● What you will do: From the entries, copy out every line in which the word "replaced" is found.

● Information shown:
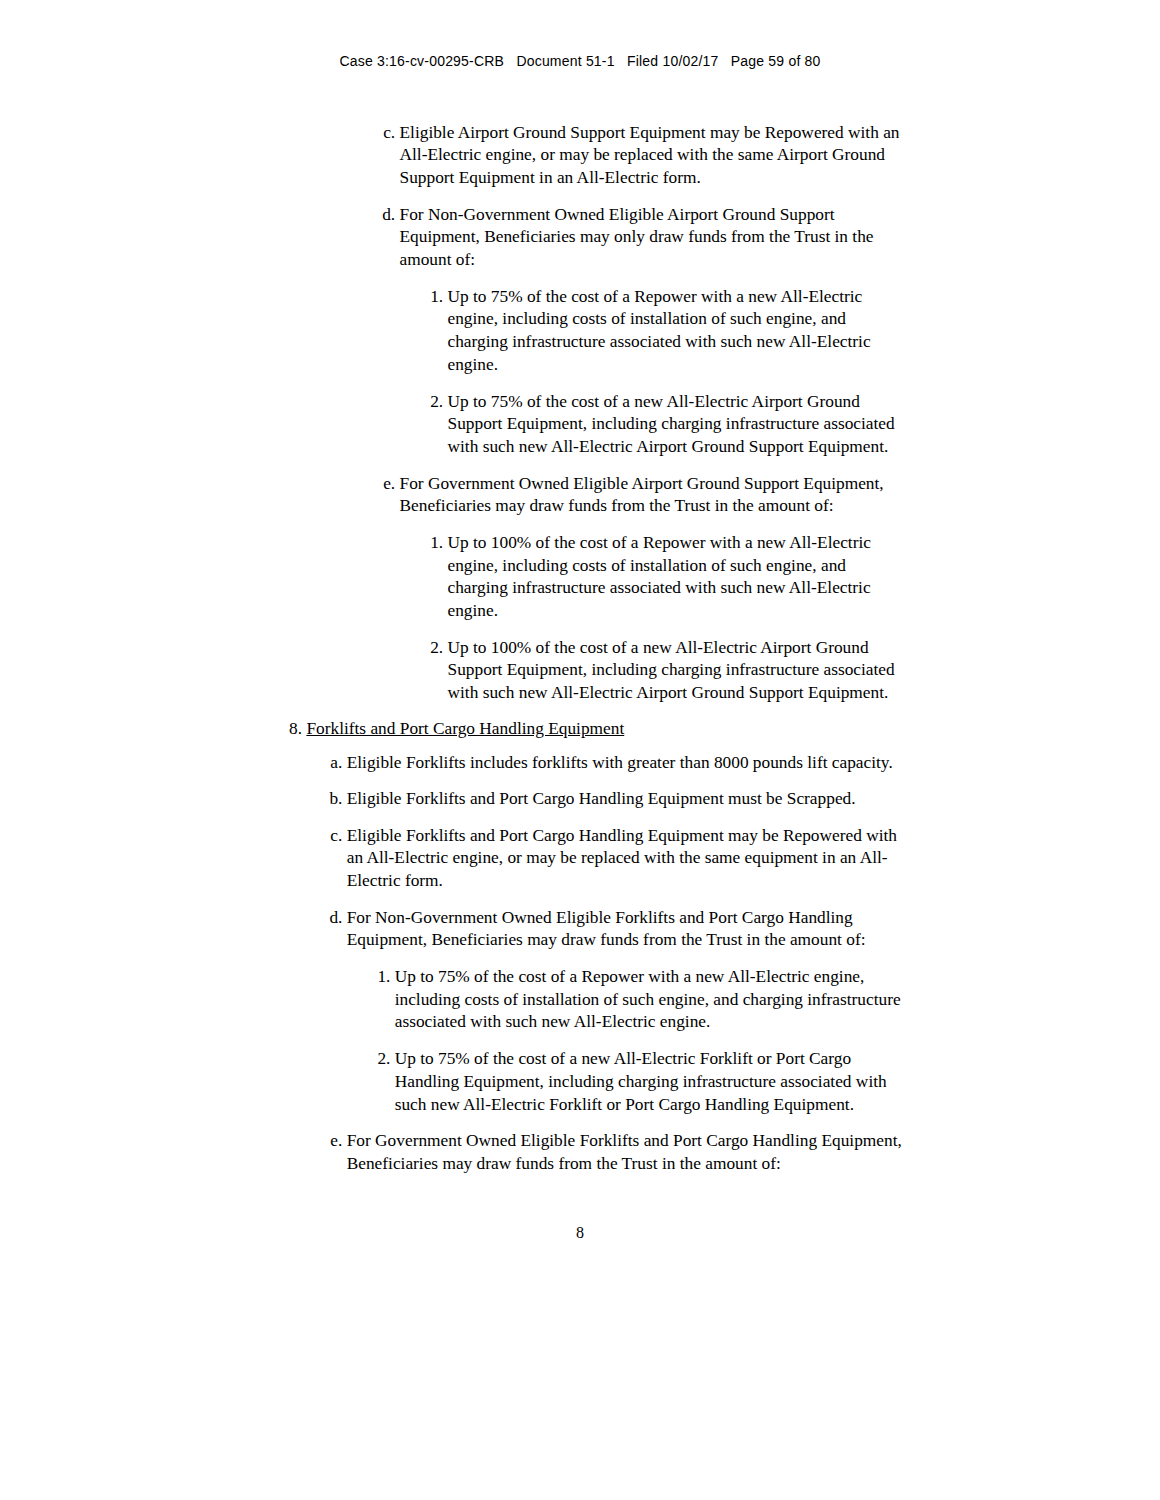Case 3:16-cv-00295-CRB Document 51-1 Filed 10/02/17 Page 59 of 80
Eligible Airport Ground Support Equipment may be Repowered with an All-Electric engine, or may be replaced with the same Airport Ground Support Equipment in an All-Electric form.
For Non-Government Owned Eligible Airport Ground Support Equipment, Beneficiaries may only draw funds from the Trust in the amount of:
Up to 75% of the cost of a Repower with a new All-Electric engine, including costs of installation of such engine, and charging infrastructure associated with such new All-Electric engine.
Up to 75% of the cost of a new All-Electric Airport Ground Support Equipment, including charging infrastructure associated with such new All-Electric Airport Ground Support Equipment.
For Government Owned Eligible Airport Ground Support Equipment, Beneficiaries may draw funds from the Trust in the amount of:
Up to 100% of the cost of a Repower with a new All-Electric engine, including costs of installation of such engine, and charging infrastructure associated with such new All-Electric engine.
Up to 100% of the cost of a new All-Electric Airport Ground Support Equipment, including charging infrastructure associated with such new All-Electric Airport Ground Support Equipment.
Forklifts and Port Cargo Handling Equipment
Eligible Forklifts includes forklifts with greater than 8000 pounds lift capacity.
Eligible Forklifts and Port Cargo Handling Equipment must be Scrapped.
Eligible Forklifts and Port Cargo Handling Equipment may be Repowered with an All-Electric engine, or may be replaced with the same equipment in an All-Electric form.
For Non-Government Owned Eligible Forklifts and Port Cargo Handling Equipment, Beneficiaries may draw funds from the Trust in the amount of:
Up to 75% of the cost of a Repower with a new All-Electric engine, including costs of installation of such engine, and charging infrastructure associated with such new All-Electric engine.
Up to 75% of the cost of a new All-Electric Forklift or Port Cargo Handling Equipment, including charging infrastructure associated with such new All-Electric Forklift or Port Cargo Handling Equipment.
For Government Owned Eligible Forklifts and Port Cargo Handling Equipment, Beneficiaries may draw funds from the Trust in the amount of:
8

● Task response:
Eligible Airport Ground Support Equipment may be Repowered with an All-Electric engine, or may be replaced with the same Airport Ground Support Equipment in an All-Electric form.
Eligible Forklifts and Port Cargo Handling Equipment may be Repowered with an All-Electric engine, or may be replaced with the same equipment in an All-Electric form.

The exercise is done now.